[[ EXCERPT PROVIDED open ]]

Pretty much any AVR programmer should work. The internet should have lots of designs for ICSP serial programmers. I use an AVR Dragon nowadays, but when I built these tags I was using an old JTAG parallel port cable.
You might check out avrdude, the open source AVR programmer software, and look at the list of supported hardware. That’ll give you a good idea for what’s out there.
Good luck!
Wonder if a TI MSP430 would be a better bet than an AVR for this?
Hi. This project is really cool. When constructing the coil, you solder the ends of the coil to pins 5 and 6 right?
No, that’s the trick. You don’t solder the coil to anything but itself. The coil converts the broadcast RF signal to a small amount of AC power for any circuit within the coil’s area of affect. The resistor creates a “circuit” by connecting 2 of the pins on the chip, so an incredibly small bit of ac power is now flowing through the circuit[the sine wave]. The chip has built in current protection for it’s digital “input/output” pins – this protection basically cuts the top and bottom of the sinewave off and sends it into the internal power circuit – thus powering the device.
This converts the sinewave into a squarish wave which has a set frequency[the frequency of the RF signal] – or in other words – a clock. So since he picked the external clock pin as one of his 2 pins – it also provides an external clock to the chip.
You don’t need a schematic, all you need to do is connect the resistor between any GPIO pin and the CLCK pin. That’s it, circuit complete.

[[ EXCERPT PROVIDED closed ]]
[[ DATASET EXCERPTS open ]]

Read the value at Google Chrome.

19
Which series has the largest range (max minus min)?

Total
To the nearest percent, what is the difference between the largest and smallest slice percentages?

[[ DATASET EXCERPTS closed ]]

ACTIVITY A –
Answer from the AVR tag thread:
(i) What programmer does the first poster use nowadays?
(ii) What open source programmer software is suggested for checking supported hardware?
(iii) Between which two pins does the last message say to connect the resistor?
ACTIVITY B – Quote the AVR tag thread from "You might check" to "and 6 right?".
ACTIVITY C – Continue the AVR tag thread from where it stops.
The rows are separate material from the AVR tag thread.

REPLY A –
(i) An AVR Dragon.
(ii) avrdude.
(iii) Any GPIO pin and the CLCK pin.

REPLY B –
You might check out avrdude, the open source AVR programmer software, and look at the list of supported hardware. That’ll give you a good idea for what’s out there.
Good luck!
Wonder if a TI MSP430 would be a better bet than an AVR for this?
Hi. This project is really cool. When constructing the coil, you solder the ends of the coil to pins 5 and 6 right?

REPLY C –
I’m not sure what the capicitor[?] is used for in the circuit – smoothing out the power so it is steady? From his initial post, it will run without it, so I’m assuming,
its a she
Total nonsense. The “resistor” is actually a inductor which is – a coil. And as you can see on the picture, it’s ends are connected to the AVR. This is also clear from the text.
A schematic would be useful…
Blown my mid. How the f**k. Understanding this is one thing, but coming up with it to begin with!? Amazing.
Agreed with Stewie.
It may be a “oh, of course that works” thing after youve read about it…. but coming up with that in the first place is genius.
Ok, so I want make this a 35 bit system rather than a 26. I have come across some problems.
)
1) when I change the amount of bits to 35, I run out of flash so I get an error lol
simple fix, get a diff uC with more flash.
2) I got the card to send 35 bits by arbitrarily changing HID_MFG_CODE to 0×01600 ( im not sure
what this actually does, if someone wants to explain that would be awesome!
3) i need to change the amount of bits for HID_SITE_CODE to be at least an 11 bit number and
finally change the HID_UNIQUE_ID to be at least a 19 bit number.
the problem i get is when i change the UNIQUE_ID and SITE_CODE to bits other than the set 16 and 8,
it just no longer works.
any help would be appreciated greatly!
Thanks so much for this post by the way! Great work!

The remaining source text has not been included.